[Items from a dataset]
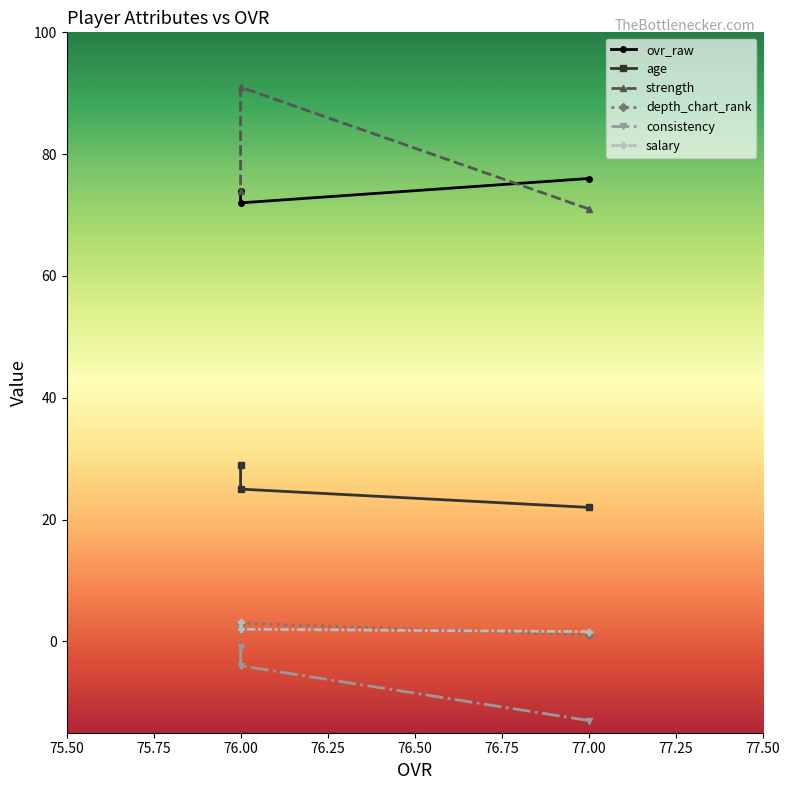

At which category does the chart reach its peak across all series?

76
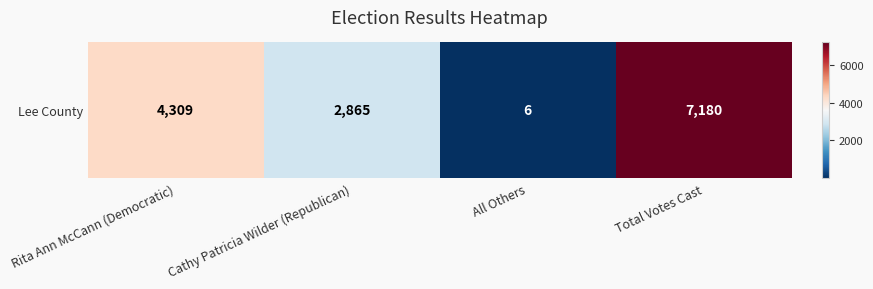

Rank the categories by value from lowest to highest.

All Others, Cathy Patricia Wilder (Republican), Rita Ann McCann (Democratic), Total Votes Cast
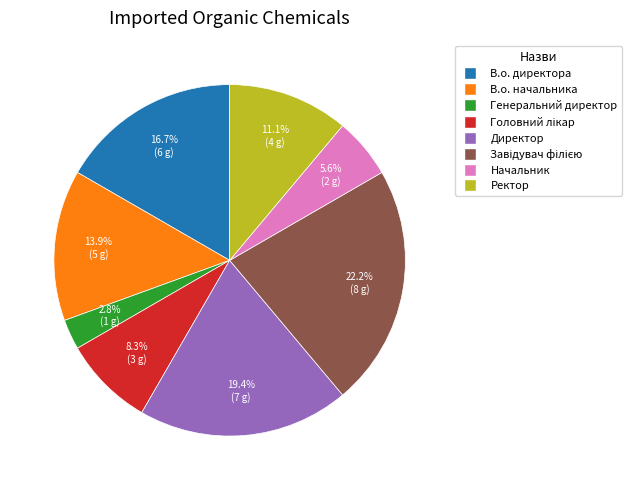

What is the smallest slice in the pie chart?

Генеральний директор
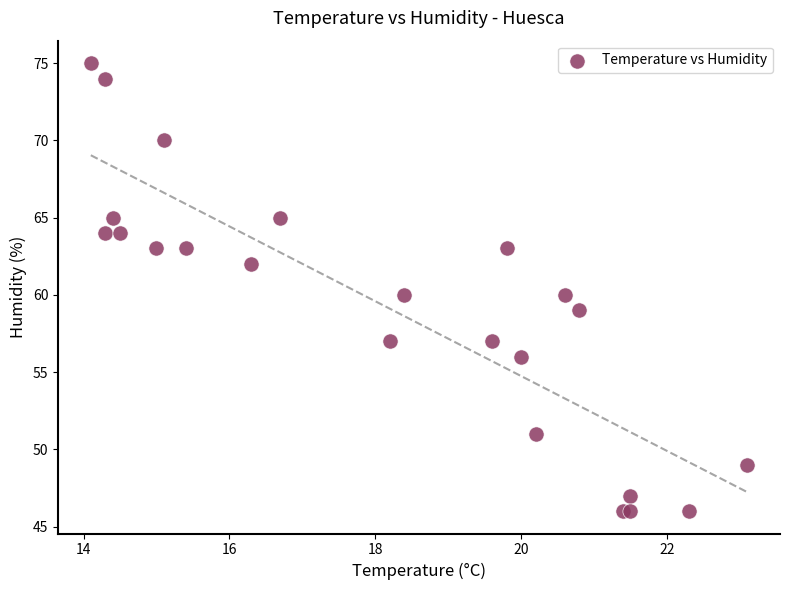

What is the range of Y values (max minus min)?

29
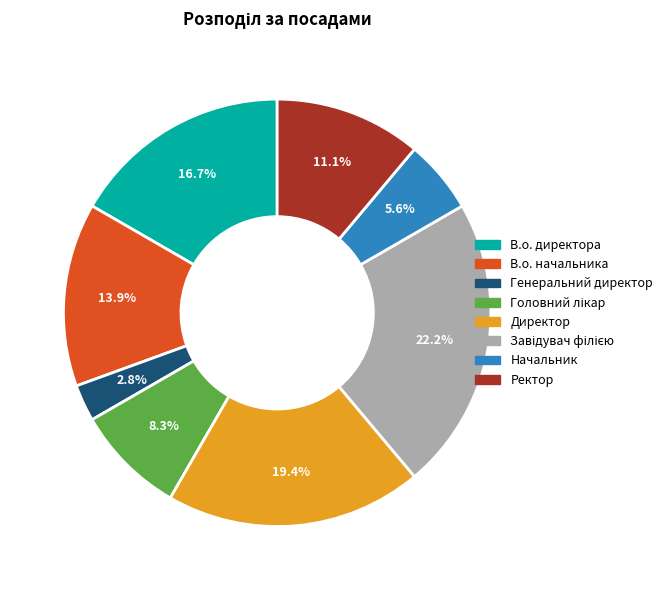

What is the total percentage of В.о. директора and Ректор?

27.8%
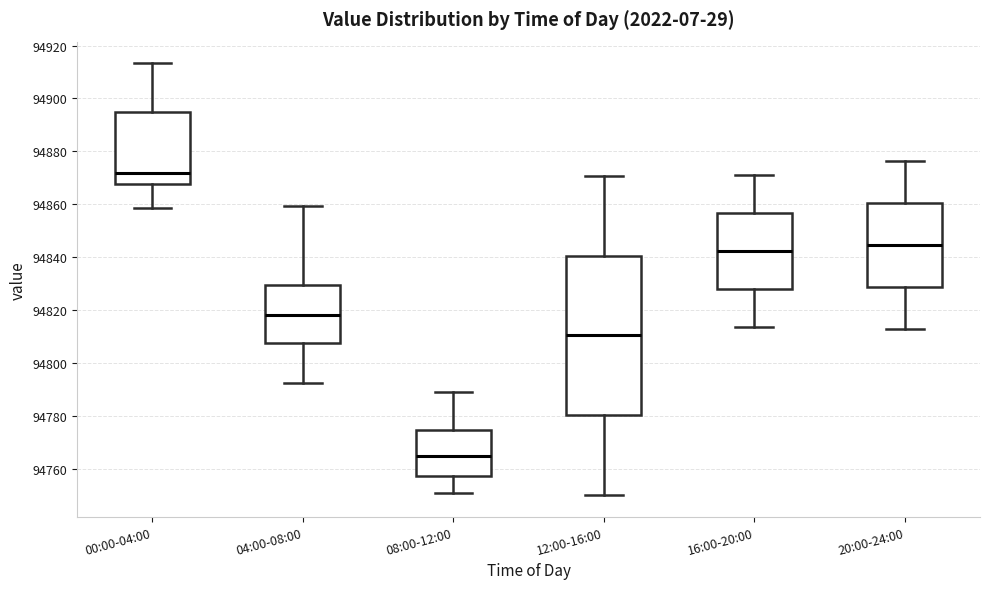

Comparing the boxes themselves (not the whiskers), which one is the tallest?

12:00-16:00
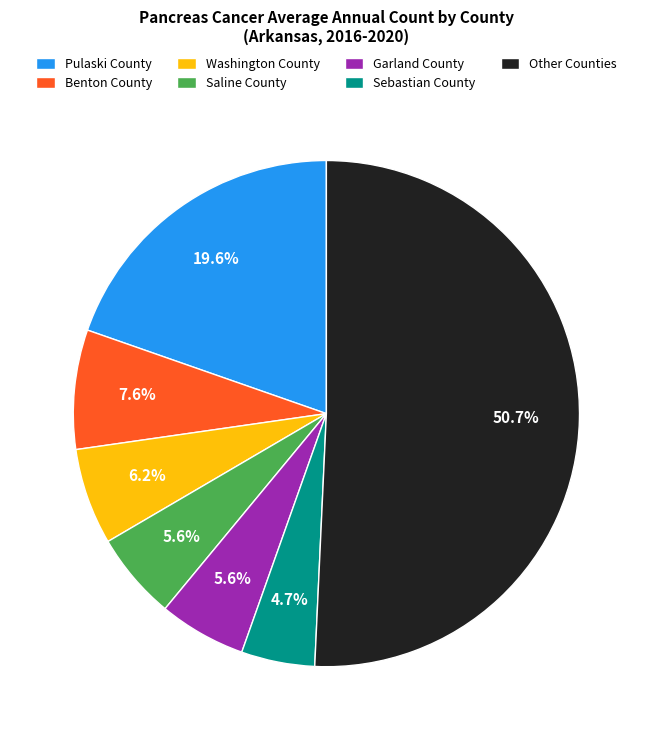

How much of the chart is everything except Garland County?

94.4%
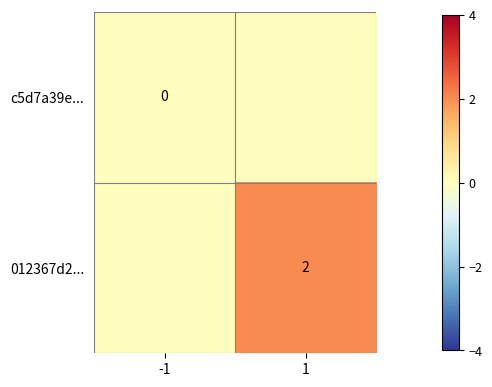

At which category is the sum across all series the highest?

1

**YOUR TASK:** Pull out each line of the rows above that contains the word "series". Case counts.

**REPLY TO THE TASK:**
At which category does the chart reach its peak across all series?
At which category is the sum across all series the highest?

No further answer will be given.